» Problem statement
Put every line of text in the material below into a JSON list of strings, one string per line, with blank lines and the pictures left out.

» Exercise input

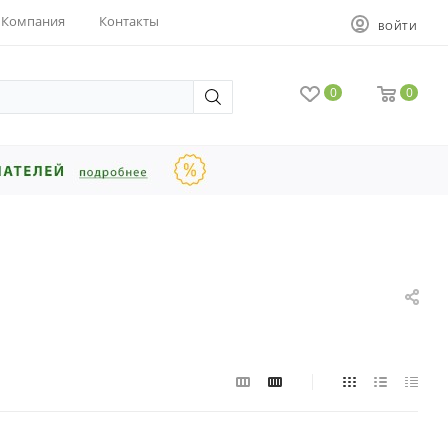
Компания
Контакты
ВОЙТИ
0
0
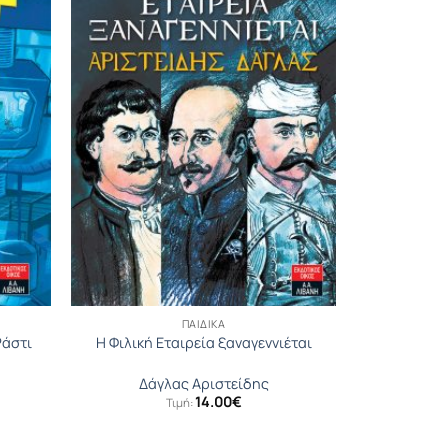
ΠΑΙΔΙΚΆ
Ράστι
Η Φιλική Εταιρεία ξαναγεννιέται
Δάγλας Αριστείδης
14.00
€
Τιμή:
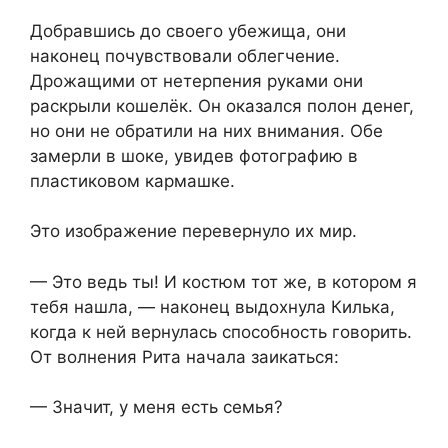
Добравшись до своего убежища, они
наконец почувствовали облегчение.
Дрожащими от нетерпения руками они
раскрыли кошелёк. Он оказался полон денег,
но они не обратили на них внимания. Обе
замерли в шоке, увидев фотографию в
пластиковом кармашке.
Это изображение перевернуло их мир.
— Это ведь ты! И костюм тот же, в котором я
тебя нашла, — наконец выдохнула Килька,
когда к ней вернулась способность говорить.
От волнения Рита начала заикаться:
— Значит, у меня есть семья?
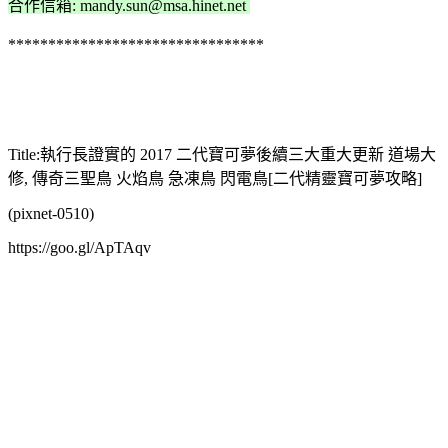
合作信箱:
mandy.sun@msa.hinet.net
********************************
Title:執行長證實的 2017 二代寶可夢後續三大重大更新 道場大
修, 傳奇三聖鳥 火焰鳥 急凍鳥 閃電鳥[二代精靈寶可夢攻略]
(pixnet-0510)
https://goo.gl/ApTAqv
http://heavy.com/games/2017/03/pokemon-go-gym-rework-major-
update-upcoming-niantic-john-hanke-trading/
https://www.wired.de/collection/life/niantic-gruender-john-hanke-so-
geht-es-2017-mit-pokemon-go-weiter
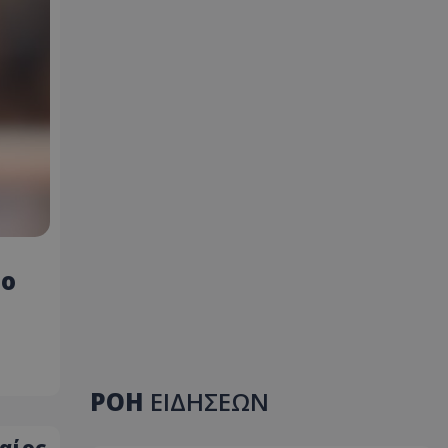
το
ΡΟΗ
ΕΙΔΗΣΕΩΝ
αίος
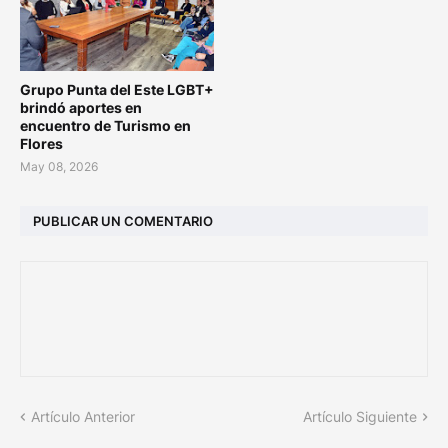
Grupo Punta del Este LGBT+
brindó aportes en
encuentro de Turismo en
Flores
May 08, 2026
PUBLICAR UN COMENTARIO
Artículo Anterior
Artículo Siguiente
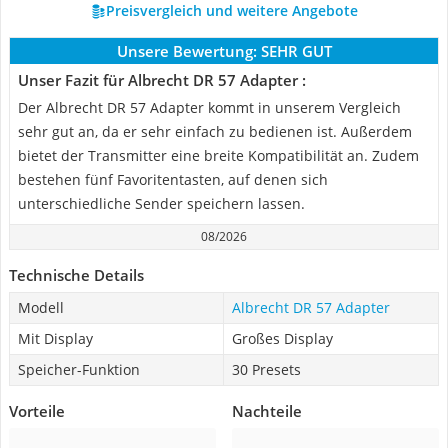
Preisvergleich und weitere Angebote
Unsere Bewertung:
SEHR GUT
Unser Fazit für Albrecht DR 57 Adapter :
Der Albrecht DR 57 Adapter kommt in unserem Vergleich
sehr gut an, da er sehr einfach zu bedienen ist. Außerdem
bietet der Transmitter eine breite Kompatibilität an. Zudem
bestehen fünf Favoritentasten, auf denen sich
unterschiedliche Sender speichern lassen.
08/2026
Technische Details
Modell
Albrecht DR 57 Adapter
Mit Display
Großes Display
Speicher-Funktion
30 Presets
Vorteile
Nachteile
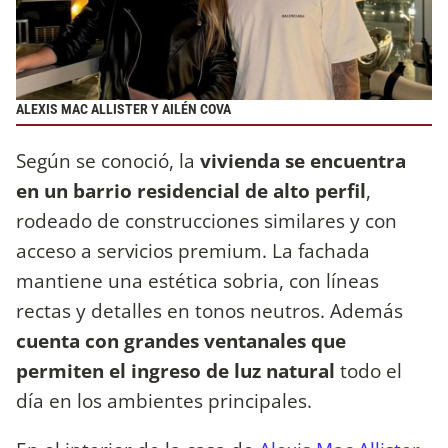
ALEXIS MAC ALLISTER Y AILÉN COVA
Según se conoció, la
vivienda se encuentra
en un barrio residencial de alto perfil
,
rodeado de construcciones similares y con
acceso a servicios premium. La fachada
mantiene una estética sobria, con líneas
rectas y detalles en tonos neutros. Además
cuenta con grandes ventanales que
permiten el ingreso de luz natural
todo el
día en los ambientes principales.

» Answer to this task
[
  "Компания",
  "Контакты",
  "ВОЙТИ",
  "0",
  "0",
  "ΠΑΙΔΙΚΆ",
  "Ράστι",
  "Η Φιλική Εταιρεία ξαναγεννιέται",
  "Δάγλας Αριστείδης",
  "14.00",
  "€",
  "Τιμή:",
  "Добравшись до своего убежища, они",
  "наконец почувствовали облегчение.",
  "Дрожащими от нетерпения руками они",
  "раскрыли кошелёк. Он оказался полон денег,",
  "но они не обратили на них внимания. Обе",
  "замерли в шоке, увидев фотографию в",
  "пластиковом кармашке.",
  "Это изображение перевернуло их мир.",
  "— Это ведь ты! И костюм тот же, в котором я",
  "тебя нашла, — наконец выдохнула Килька,",
  "когда к ней вернулась способность говорить.",
  "От волнения Рита начала заикаться:",
  "— Значит, у меня есть семья?",
  "合作信箱:",
  "mandy.sun@msa.hinet.net",
  "********************************",
  "Title:執行長證實的 2017 二代寶可夢後續三大重大更新 道場大",
  "修, 傳奇三聖鳥 火焰鳥 急凍鳥 閃電鳥[二代精靈寶可夢攻略]",
  "(pixnet-0510)",
  "https://goo.gl/ApTAqv",
  "http://heavy.com/games/2017/03/pokemon-go-gym-rework-major-",
  "update-upcoming-niantic-john-hanke-trading/",
  "https://www.wired.de/collection/life/niantic-gruender-john-hanke-so-",
  "geht-es-2017-mit-pokemon-go-weiter",
  "το",
  "ΡΟΗ",
  "ΕΙΔΗΣΕΩΝ",
  "αίος",
  "Grupo Punta del Este LGBT+",
  "brindó aportes en",
  "encuentro de Turismo en",
  "Flores",
  "May 08, 2026",
  "PUBLICAR UN COMENTARIO",
  "Artículo Anterior",
  "Artículo Siguiente",
  "Preisvergleich und weitere Angebote",
  "Unsere Bewertung:",
  "SEHR GUT",
  "Unser Fazit für Albrecht DR 57 Adapter :",
  "Der Albrecht DR 57 Adapter kommt in unserem Vergleich",
  "sehr gut an, da er sehr einfach zu bedienen ist. Außerdem",
  "bietet der Transmitter eine breite Kompatibilität an. Zudem",
  "bestehen fünf Favoritentasten, auf denen sich",
  "unterschiedliche Sender speichern lassen.",
  "08/2026",
  "Technische Details",
  "Modell",
  "Albrecht DR 57 Adapter",
  "Mit Display",
  "Großes Display",
  "Speicher-Funktion",
  "30 Presets",
  "Vorteile",
  "Nachteile",
  "ALEXIS MAC ALLISTER Y AILÉN COVA",
  "Según se conoció, la",
  "vivienda se encuentra",
  "en un barrio residencial de alto perfil",
  ",",
  "rodeado de construcciones similares y con",
  "acceso a servicios premium. La fachada",
  "mantiene una estética sobria, con líneas",
  "rectas y detalles en tonos neutros. Además",
  "cuenta con grandes ventanales que",
  "permiten el ingreso de luz natural",
  "todo el",
  "día en los ambientes principales."
]